Other scientists conducted a double-blind, placebo-controlled study based on applying two oral CBD formulations. One of them, except for CBD (45 mg), contained American ginseng, ginkgo biloba, and organic hemp oil; the second preparation was CBD encapsulated in 150 mg hemp oil. Neither of these two formulations has been shown to affect glucose or insulin levels [75]. These should be compared to findings from one of the newest research projects conducted on a group of males with ≥25 kg/m2 body mass index. Consumption of a mixed macronutrient meal and administration of CBD did not influence the glucose response to food in comparison to placebo; however, CBD evoked lower insulin concentrations in males with overweight and obesity compared to placebo [76]. If the above results are considered in the context of metabolic syndrome, they seem interesting.
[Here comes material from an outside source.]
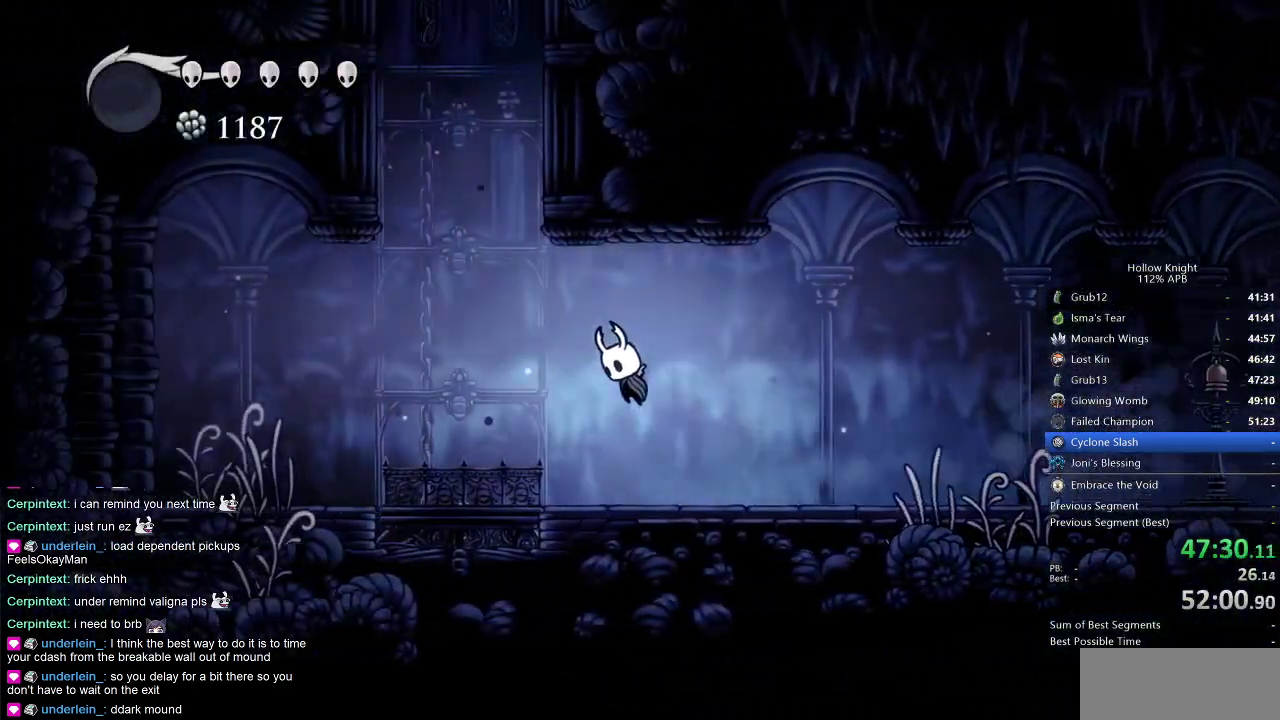
{"keys": ["jump", "right"], "events": [[150, "jump", "up"], [234, "jump", "down"], [384, "right", "down"], [417, "left", "up"]]}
To have an even more ambiguous opinion, we found another piece of research whose findings suggest that fetal exposure to cannabis is associated with increased adiposity and fasting glucose levels in the first years of life [77]. For this purpose, the subsamples of 103 mother-child pairs were examined. Not all of them were exposed to cannabinoids during pregnancy. Compared to nonexposed offspring, exposed offspring had about 8 mg/dl higher fasting glucose levels at age 4.7 years. It has not been proven that it had any influence on HOMA-IR, which reflects insulin resistance in children [78]. Twelve cannabinoids or their metabolites were detected in the urine samples of 27 week old pregnant women. THC and its derivatives were the most often detectable substances, and others, which were much less detectable, were CBD, CBC, CBN, CBG, and CBDV. In our opinion, this would mean that studies should be carried out on how individual compounds affect fetal metabolism in order to have a real result [77].
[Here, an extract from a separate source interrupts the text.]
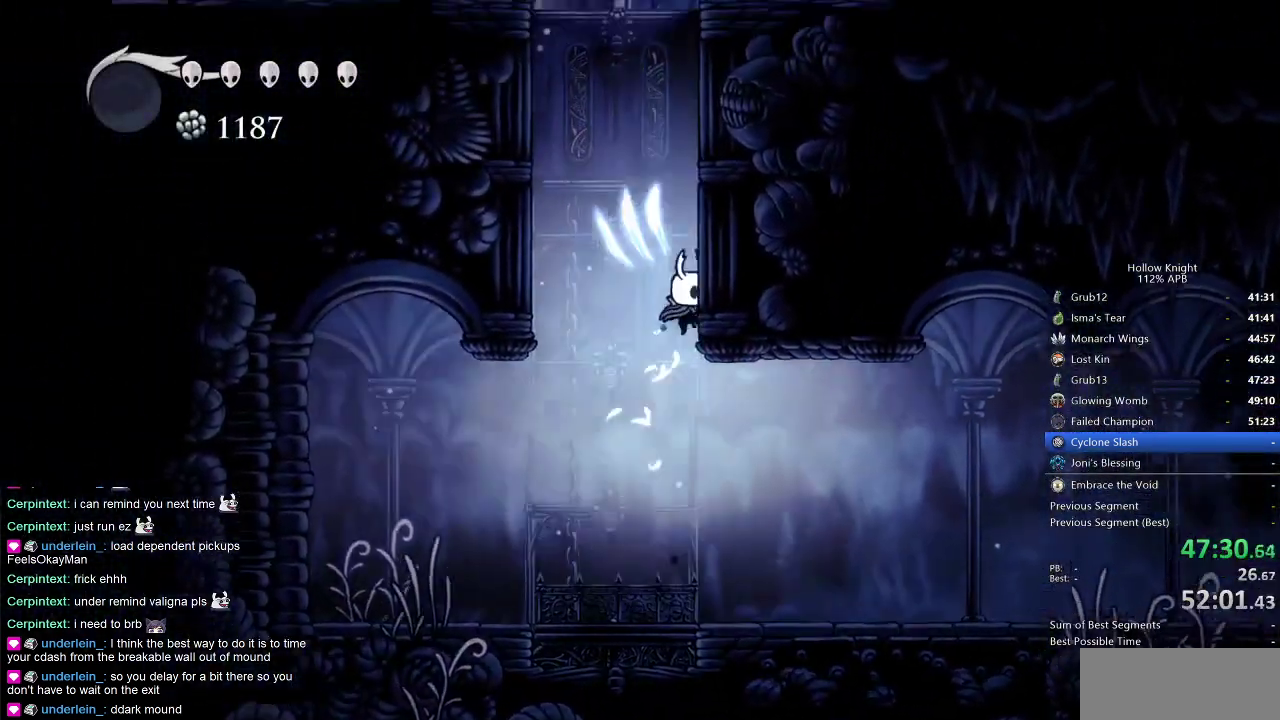
{"keys": ["jump", "left"], "events": [[67, "jump", "up"], [150, "jump", "down"], [400, "jump", "up"], [434, "jump", "down"], [434, "left", "down"], [500, "right", "up"]]}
Therefore, the results of these and the previously described study seem to be consistent, but their conclusions are in stark contrast to the research described at the beginning of this subsection. It means that there could be another factor that changes how cannabidiol acts on carbohydrate metabolism, and more research is needed to know exactly what the effect of CBD on glucose metabolism and other processes related to diabetes is.
6. Plasma Lipid Level and Cannabis
One of the components of the metabolic syndrome is atherogenic dyslipidemia. It is defined as the coexistence of elevated TG concentrations, decreased HDL-C concentrations, and the presence of abnormal (small, dense) LDL particles. Statins are currently the mainstay and first-line treatment for most lipid disorders, as this group of drugs has a number of pleiotropic effects and has been shown to reduce mortality.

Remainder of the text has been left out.